Ganahl’s response: “Why all the divisive questions?”

When Zelinger pushed her for an answer on what is — again — a very obvious question, Ganahl barfed this out: “Oh my goodness, Marshall. Let’s talk about what’s important to the people of Colorado. And that’s kids, it’s skyrocketing crime. I just said that kids are killing themselves at record rates and we want to talk about other things that aren’t that important to many people.”

Seriously, that was her answer. Word for word.

 

♦ Later, Ganahl was tossed a softball about incumbent Gov. Jared Polis, which she used as an opening to complain about how Colorado handled contact tracing in late 2020 that coincided with an increase in deaths at nursing homes. Zelinger followed up Ganahl via email to ask what she would have done differently had she been in charge, and she responded, “Everything.” Ganahl had time to think about this answer, and she still only came up with “Everything.”

 

An optimist would say that everything will be downhill from here — that Ganahl can’t possibly be any worse than she was on Tuesday. A realist would note that Ganahl has been prepping a run for governor for at least a year now; if this is what happens when Ganahl and her campaign have time to prepare, we can only imagine how rough things will get when Team Ganahl has to think on its feet.

As we’ve seen from polling data, Ganahl wasn’t likely to beat Polis next year no matter how her campaign got off the ground, but nothing that starts this poorly is likely to end well.

Comments

7 thoughts on “Heidi Ganahl’s Gubernatorial Campaign Sputters to Life

  1. As a near life long registered Republican (I was a Dem for a couple years in the 1980s), I’m not yet seeing any reason why I would vote for Ganahl instead of Polis.

    She has no credibility at all in talking about kids killing themselves unless she supports masking mandates.

    1. I'm also fascinated to learn what sort of policies she would try to bring on to address the problem she sees:  "kids are killing themselves at record rates."

      Somehow improving the "Safe to Tell" system?

      Gun legislation to limit access to guns by suicidal kids?

      Better support for homes, so there are fewer economic stresses?

      Better help for kids concerned about their alternate gender identities?

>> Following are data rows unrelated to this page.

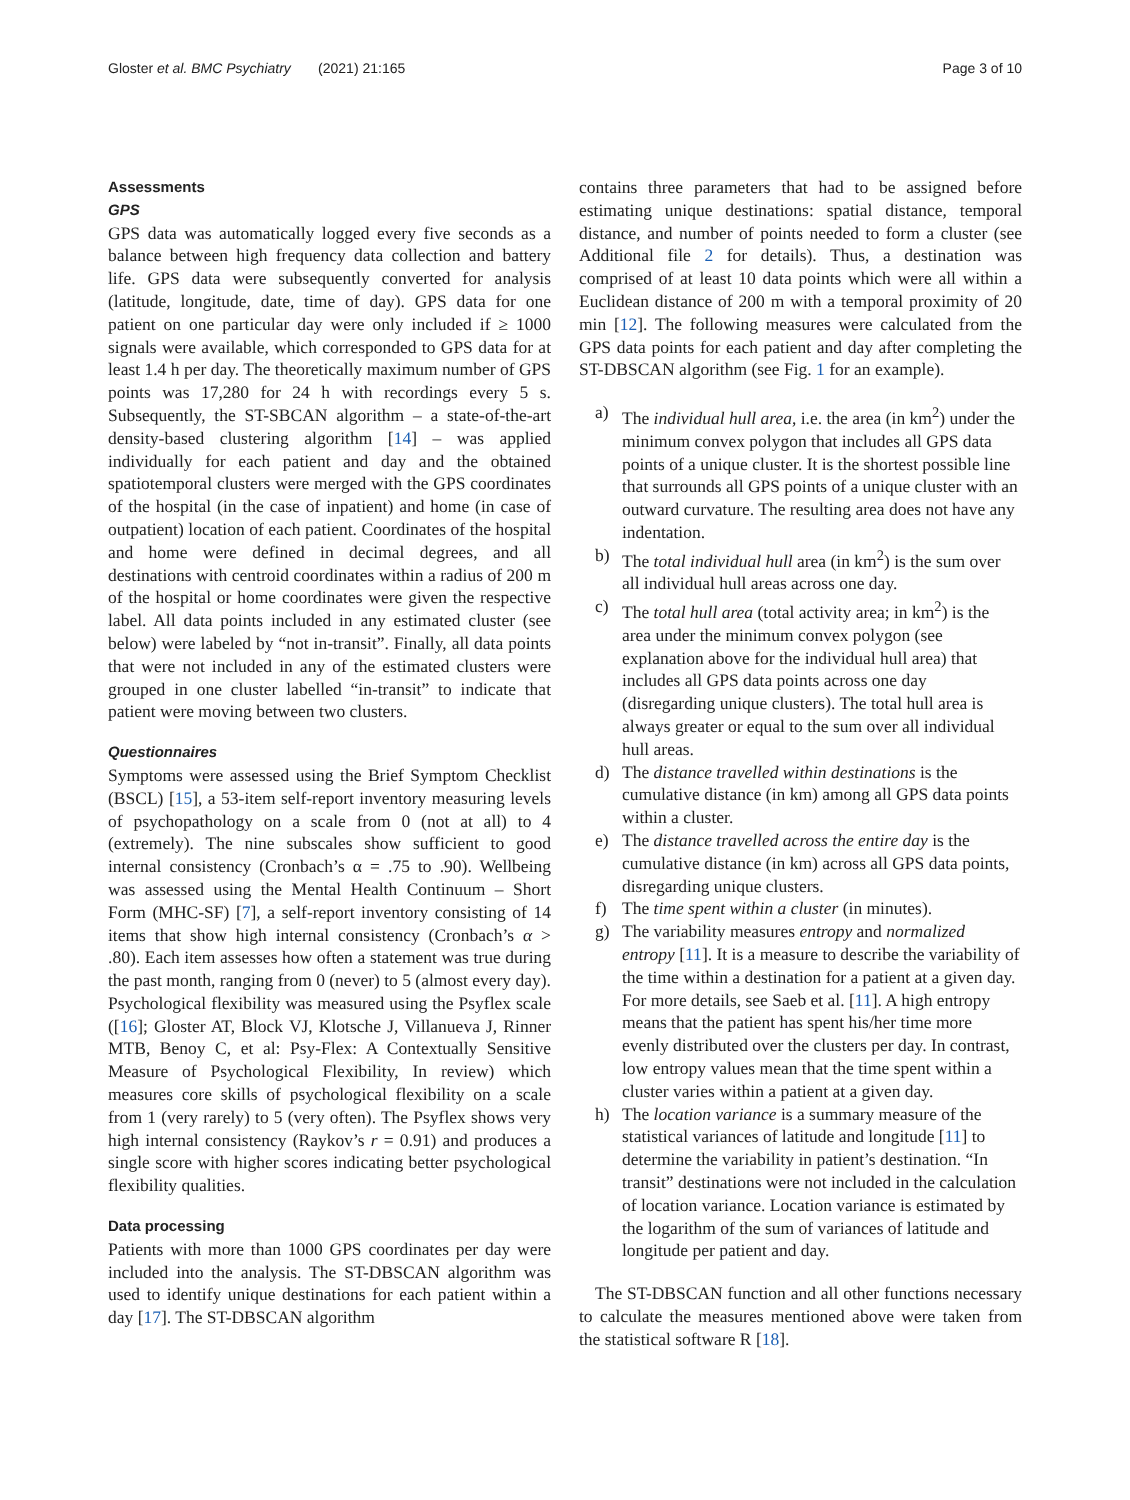Gloster et al. BMC Psychiatry (2021) 21:165
Page 3 of 10
Assessments
GPS
GPS data was automatically logged every five seconds as a balance between high frequency data collection and battery life. GPS data were subsequently converted for analysis (latitude, longitude, date, time of day). GPS data for one patient on one particular day were only included if ≥ 1000 signals were available, which corresponded to GPS data for at least 1.4 h per day. The theoretically maximum number of GPS points was 17,280 for 24 h with recordings every 5 s. Subsequently, the ST-SBCAN algorithm – a state-of-the-art density-based clustering algorithm [14] – was applied individually for each patient and day and the obtained spatiotemporal clusters were merged with the GPS coordinates of the hospital (in the case of inpatient) and home (in case of outpatient) location of each patient. Coordinates of the hospital and home were defined in decimal degrees, and all destinations with centroid coordinates within a radius of 200 m of the hospital or home coordinates were given the respective label. All data points included in any estimated cluster (see below) were labeled by “not in-transit”. Finally, all data points that were not included in any of the estimated clusters were grouped in one cluster labelled “in-transit” to indicate that patient were moving between two clusters.
Questionnaires
Symptoms were assessed using the Brief Symptom Checklist (BSCL) [15], a 53-item self-report inventory measuring levels of psychopathology on a scale from 0 (not at all) to 4 (extremely). The nine subscales show sufficient to good internal consistency (Cronbach’s α = .75 to .90). Wellbeing was assessed using the Mental Health Continuum – Short Form (MHC-SF) [7], a self-report inventory consisting of 14 items that show high internal consistency (Cronbach’s α > .80). Each item assesses how often a statement was true during the past month, ranging from 0 (never) to 5 (almost every day). Psychological flexibility was measured using the Psyflex scale ([16]; Gloster AT, Block VJ, Klotsche J, Villanueva J, Rinner MTB, Benoy C, et al: Psy-Flex: A Contextually Sensitive Measure of Psychological Flexibility, In review) which measures core skills of psychological flexibility on a scale from 1 (very rarely) to 5 (very often). The Psyflex shows very high internal consistency (Raykov’s r = 0.91) and produces a single score with higher scores indicating better psychological flexibility qualities.
Data processing
Patients with more than 1000 GPS coordinates per day were included into the analysis. The ST-DBSCAN algorithm was used to identify unique destinations for each patient within a day [17]. The ST-DBSCAN algorithm
contains three parameters that had to be assigned before estimating unique destinations: spatial distance, temporal distance, and number of points needed to form a cluster (see Additional file 2 for details). Thus, a destination was comprised of at least 10 data points which were all within a Euclidean distance of 200 m with a temporal proximity of 20 min [12]. The following measures were calculated from the GPS data points for each patient and day after completing the ST-DBSCAN algorithm (see Fig. 1 for an example).
a) The individual hull area, i.e. the area (in km<sup>2</sup>) under the minimum convex polygon that includes all GPS data points of a unique cluster. It is the shortest possible line that surrounds all GPS points of a unique cluster with an outward curvature. The resulting area does not have any indentation.
b) The total individual hull area (in km<sup>2</sup>) is the sum over all individual hull areas across one day.
c) The total hull area (total activity area; in km<sup>2</sup>) is the area under the minimum convex polygon (see explanation above for the individual hull area) that includes all GPS data points across one day (disregarding unique clusters). The total hull area is always greater or equal to the sum over all individual hull areas.
d) The distance travelled within destinations is the cumulative distance (in km) among all GPS data points within a cluster.
e) The distance travelled across the entire day is the cumulative distance (in km) across all GPS data points, disregarding unique clusters.
f) The time spent within a cluster (in minutes).
g) The variability measures entropy and normalized entropy [11]. It is a measure to describe the variability of the time within a destination for a patient at a given day. For more details, see Saeb et al. [11]. A high entropy means that the patient has spent his/her time more evenly distributed over the clusters per day. In contrast, low entropy values mean that the time spent within a cluster varies within a patient at a given day.
h) The location variance is a summary measure of the statistical variances of latitude and longitude [11] to determine the variability in patient’s destination. “In transit” destinations were not included in the calculation of location variance. Location variance is estimated by the logarithm of the sum of variances of latitude and longitude per patient and day.
The ST-DBSCAN function and all other functions necessary to calculate the measures mentioned above were taken from the statistical software R [18].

      I don't know of anyone in favor of teens committing suicide — and I know several people who have spent parts of their professional careers trying to help kids and diminish suicide rates (and other disastrous outcomes).  Everything I've heard from them and everything I've read about teen suicide has an underlying theme — "it's hard to make a difference."

      1. Probably, Ganahl was trying to get at the real toll that remote learning has taken on the mental health and social skills of children during the pandemic.

        I haven’t seen any studies showing an increase in youthful suicide, now that most schools have returned to in-person learning. The Coloradoan does have an article “Coloado’s Youth Suicide Crisis is worsening”. It’s behind a paywall, so you can search it up if you subscribe to the Coloradoan.
        The article makes the same points I’m mking here; the transitions back and forth from in person to remote learning have been difficult for kids. The most recent data was from 2017-2020.

        During shutdowns, remote learning was very tough on kids who were already depressed. There was an increase in suicide attempts.
        Having to suddenly be the caretaker for younger siblings, missing out on graduation and other coming of age rituals, not being part of a “tribe”, missing basic social interactions was hard on children as much or more than adults.

        Anecdotally, teachers are seeing that younger adolescents, especially low-income kids,  lost a lot of ground socially and academically during the pandemic. But at least they’re alive. And didn’t spread Covid to vulnerable family members. 
         

        Maybe the effects on kids of the on-again off-again school situation was the point Ganahl was ineptly trying to make. Or maybe I’m giving her too much credit.

  2. The interview with Marshall Zelinger was difficult to watch.  People in Colorado want to talk about what I want to talk about, and not any of those pesky other details like the greatest threat to our democracy and electoral system in American history. Sure. OK Heidi.